To make large molecules that can perform specific tasks, it is necessary to direct the assembly of simpler molecular blocks in a spatially controlled fashion. In particular, if multiple metallic centres can be incorporated into supramolecular aggregates, macromolecules can be created with magnetic, redox and catalytic properties. Richard Winpenny and colleagues at the University of Manchester, l'Institut Néel and the Lawrence Berkeley National Laboratory have now developed a conceptually simple, yet powerful, strategy for making multimetallic assemblies.
The researchers start with a ring-shaped compound that contains seven chromium atoms and one nickel atom arranged in an octagon. The nickel atom is attached to a Lewis base, which can be used to link the 8-centre ring to various other compounds using common acid–base coordination chemistry.
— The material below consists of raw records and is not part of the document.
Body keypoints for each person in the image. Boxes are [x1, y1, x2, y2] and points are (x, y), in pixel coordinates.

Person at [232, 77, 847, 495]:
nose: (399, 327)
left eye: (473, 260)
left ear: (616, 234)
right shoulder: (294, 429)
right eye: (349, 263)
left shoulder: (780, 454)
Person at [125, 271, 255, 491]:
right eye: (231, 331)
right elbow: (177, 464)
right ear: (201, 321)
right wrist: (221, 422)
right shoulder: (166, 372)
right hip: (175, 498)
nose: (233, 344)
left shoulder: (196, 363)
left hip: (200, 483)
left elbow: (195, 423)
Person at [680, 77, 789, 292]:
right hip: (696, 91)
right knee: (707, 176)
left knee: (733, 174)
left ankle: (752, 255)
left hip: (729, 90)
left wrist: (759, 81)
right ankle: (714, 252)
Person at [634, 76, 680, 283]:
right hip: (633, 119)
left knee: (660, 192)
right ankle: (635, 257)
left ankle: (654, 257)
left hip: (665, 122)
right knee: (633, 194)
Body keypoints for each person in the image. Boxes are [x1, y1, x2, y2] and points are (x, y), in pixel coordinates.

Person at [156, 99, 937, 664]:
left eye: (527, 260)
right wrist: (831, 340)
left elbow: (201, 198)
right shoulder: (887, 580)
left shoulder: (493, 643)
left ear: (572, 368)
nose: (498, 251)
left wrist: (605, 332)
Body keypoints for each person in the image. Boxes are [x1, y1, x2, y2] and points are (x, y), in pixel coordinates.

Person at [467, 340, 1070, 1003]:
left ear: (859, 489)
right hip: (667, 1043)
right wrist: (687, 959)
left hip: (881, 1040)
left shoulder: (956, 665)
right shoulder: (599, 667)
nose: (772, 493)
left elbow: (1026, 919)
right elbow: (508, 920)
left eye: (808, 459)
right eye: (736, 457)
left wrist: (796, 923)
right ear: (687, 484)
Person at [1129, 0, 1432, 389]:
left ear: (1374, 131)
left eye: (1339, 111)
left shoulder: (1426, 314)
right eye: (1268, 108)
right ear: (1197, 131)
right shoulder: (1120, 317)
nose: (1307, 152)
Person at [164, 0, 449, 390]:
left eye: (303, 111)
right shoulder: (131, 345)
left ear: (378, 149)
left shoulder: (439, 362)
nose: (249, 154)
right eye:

For the Lewis acid, the team choose compounds containing a labile group (typically water or tetrahydrofuran) that can be easily displaced by the Lewis base to form a new covalent bond.
Three examples are used to highlight the generality of the approach. In the first, a 3-centre ring comprising three manganese atoms attached to a labile group is reacted with three equivalents of the 8-centre ring to create a multimetallic 27-centre compound. In the second, a bitetrahedral, 6-centre ring is reacted with four equivalents of the 8-centre ring to give a 38-metal centre aggregate containing 4 different metals. Finally, a compound with 60 metal centres is synthesized from a 12-centre hexagonal ring and six equivalents of the 8-centre ring.